Virginia Woolf: da crítica ao riso

Texto Júlia Corrêa

A verve ensaística de Virginia Woolf em coletânea recém-lançada pela Cosac Naify (Crédito: Cosac Naify/Divulgação)
A verve ensaística de Virginia Woolf em coletânea recém-lançada pela Cosac Naify (Crédito: Cosac Naify/Divulgação)

Antes de se tornar uma autora clássica da ficção inglesa, Virginia Woolf (1882 – 1941) já produzia uma série de resenhas e ensaios para suplementos culturais de jornais londrinos. A escritora exerceria a atividade crítica durante toda a sua vida, paralelamente à produção de sua obra literária. O Valor do Riso e outros ensaios (Cosac Naify, R$52,00, 512 pg.), livro que reúne parte desses textos, foi lançado agora pela editora Cosac Naify, que já tem, em sua coleção Mulheres Modernistas, o volume Contos Completos e uma primorosa edição do romance Mrs. Dalloway.

Vale destacar o excelente trabalho do poeta e crítico literário Leonardo Froés, que se empenhou na tradução e na seleta dos ensaios – muitos deles inéditos no Brasil -, os quais se encontravam dispersos em outras antologias, inclusive em um volume organizado pela própria autora, The Common Reader.

Os 28 textos de O Valor do Riso abrangem diferentes fases da vida de Woolf: foram escritos entre 1905 e 1940.  Já as primeiras incursões no gênero revelam uma jovem literata, de linguagem refinada, com conhecimentos apurados sobre diversos autores. Algo raro no cenário de sua época, já que as mulheres caminhavam a passos lentos na área intelectual. É por isso também que ela mostra-se transgressora: além de obter espaço para exercer uma irretocável carreira literária, engajou-se na causa feminista, participando inclusive da reivindicação pelo direito das mulheres ao voto.

Woolf possuía plena consciência das transformações sociais que ocorriam em seu tempo. Em textos repletos de perspicácia, critica, por exemplo, o utilitarismo vigente na modernidade, o que podemos perceber no primeiro ensaio da edição, Músicos de Rua. Nele, a autora contrapõe o homem dedicado a suas “ocupações legítimas” aos artistas de rua. “É claro que, ouvindo música, você nada pode levar daí que lhe seja de serventia em seu dia de trabalho; mas um músico não é simplesmente uma criatura útil”, argumenta.

Os textos concentram-se, sobretudo, em questões relativas à criação literária.
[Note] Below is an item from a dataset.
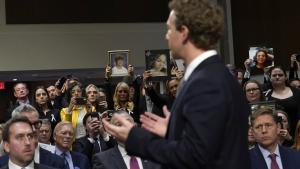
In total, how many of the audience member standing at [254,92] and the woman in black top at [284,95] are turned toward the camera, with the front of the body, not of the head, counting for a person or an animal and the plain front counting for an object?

A autora propõe uma ficção transgressora, alheia às exigências e aos modismos da época. Woolf faz isso com um humor afiado, caso do ensaio Ficção Moderna, no qual ironiza o fato de que, nos personagens de autores de sua época, “achar-se-iam até o último botão de seus casacos vestidos pela moda em vigor”. Em outros ensaios, como Poesia, ficção e o futuro, Como se deve ler um livro e Mulheres e ficção, há mais tantas divertidas passagens como essa, as quais se mostram bastante atuais.

Retrato da autora por Roger Fry. Destaque na ficção, Woolf também escrevia ensaios e resenhas para periódicos londrinos
Retrato da autora por Roger Fry. Destaque na ficção, Woolf também escrevia ensaios e resenhas para periódicos londrinos

Woolf ainda tece elogios a autores como James Joyce, dono, segundo ela, de uma obra exemplar, pois seria capaz de transmitir o espírito invariável e as “miríades de impressões” de nossa mente. Jane Austen é outro exemplo que não escapa às suas análises: a ela, é dedicado um dos ensaios mais extensos do livro. Austen teria o dom de tornar um “ato corriqueiro de bondade cheio de sentido quando descrito por ela”. Por isso, na visão de Woolf, era a “mais perfeita artista entre as mulheres”. Outras figuras de destaque, não necessariamente ligadas à literatura, também têm seus perfis traçados, como Louise de La Vallière, amante do rei Luis XIX, e a atriz francesa Sara Bernhard; textos que podem ser lidos como uma prévia de biografias mais complexas que criaria posteriormente.

Engana-se quem imagina Woolf uma crítica inflexível. Sua sagacidade intelectual também abre espaço para interrogações no desenrolar de seus textos. Muitas das afirmações são imediatamente contrariadas pela própria autora, dentro de um constante jogo de tese-antítese. No fim das contas, o título da coletânea ressoa algum sentido: como reflete no ensaio que dá nome ao livro, o riso só existe graças à capacidade do homem de reconhecer as próprias falhas. E é aí que se encontra o ponto alto de seus textos de não-ficção: constituem uma forma inequívoca de diálogo com seus leitores.